Astronomers and mathematicians are more involved with unified law research than are engineers. The engineering disciplines might offer useful insights or comments on observed phenomena from their practical experience. For example, thermodynamics, fluid mechanics, materials, and heat transfer engineers might bring up the issue of entropy since every physical process results in an increase in entropy. Electrical engineers might bring up certain observed phenomena involving electrical or magnetic fields in terms of different materials. Nevertheless, it is easier to describe what happens than it is to explain why it happens, and engineers can function effectively without knowing all the answers.

Man has come to the point of being able to guess more authoritatively regarding the nature of the universe and how it was created. If time is indeed a parameter with different values, the next question is "How can the parameter of time be changed?" We get some notion of the answer in the mathematics of relativity, but are there not more practical and observable ways of modifying time's value? The answer to this must be yes if we are ever going to understand time.

If you have ever been in a life threatening event, you might have noticed that time seems to slow down so that each second seems more like a minute. This is a natural reaction of the brain, a reaction that may be linked to phenomena not yet fully understood. In other situations "time seems to fly." What if the human brain has acquired an ability to slow down or speed up time as a local change to the parameter of time? How would we even know? What happens in the brain when the parameter time goes toward zero or toward infinity? Can time have negative values? What is the average value of time since the universe was created? How is this related to the long-sought unified law? Is it common sense or nonsense to even ask such questions?

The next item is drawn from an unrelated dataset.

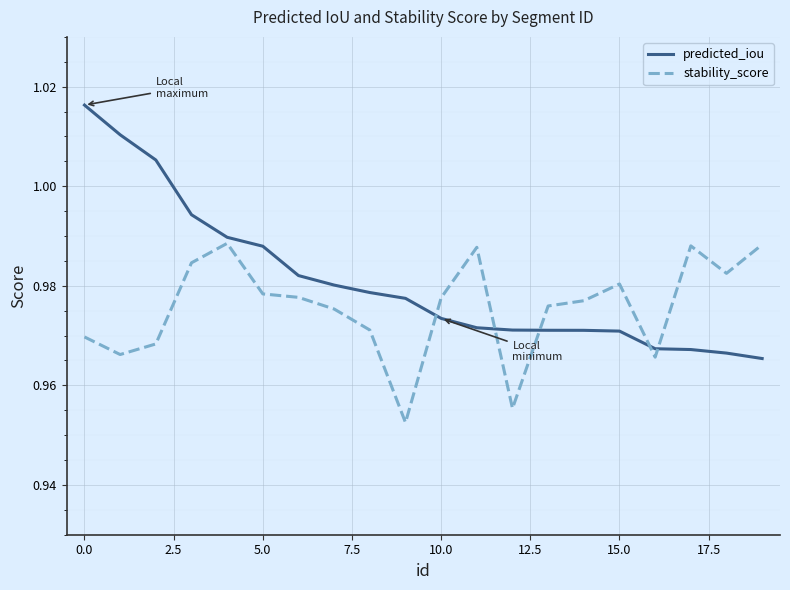

Rank the series by their average value, from highest to lowest.

predicted_iou, stability_score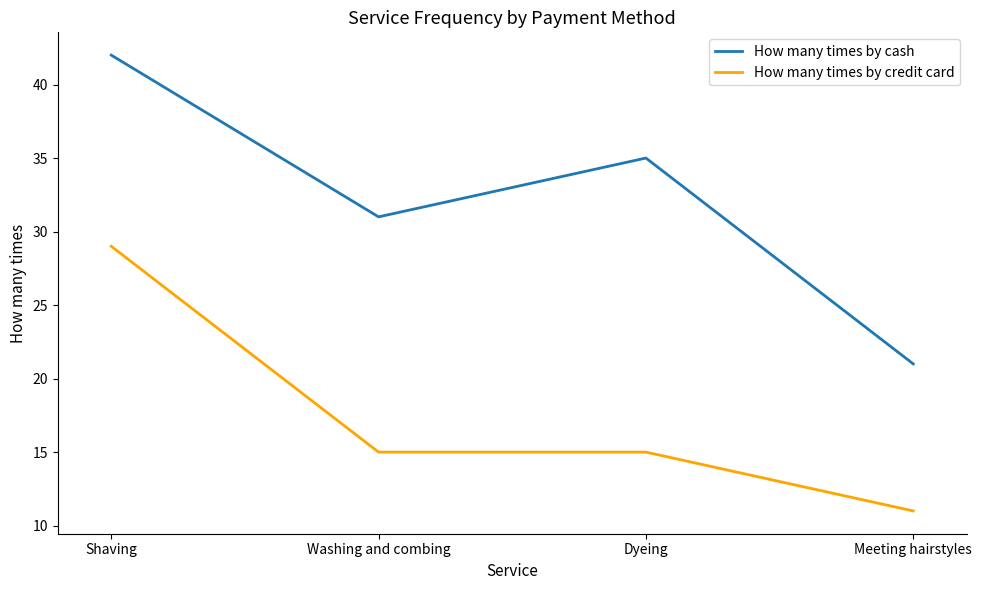

Rank the series at Dyeing from highest to lowest value.

How many times by cash, How many times by credit card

A unified law solution system that includes all the appropriate interfaces and phenomena might be the result of the level four effort, even if some parts of the system were not well understood. If the potential quantum mechanics explanations for the relevant observed phenomena were pursued systematically, there might be enough additional information generated to move us closer to a unified law of nature. This one time-based example is offered only to illustrate that Technidigm-2000 has something to offer even the most sophisticated technocrats as well as those of us who are not very technically inclined at all.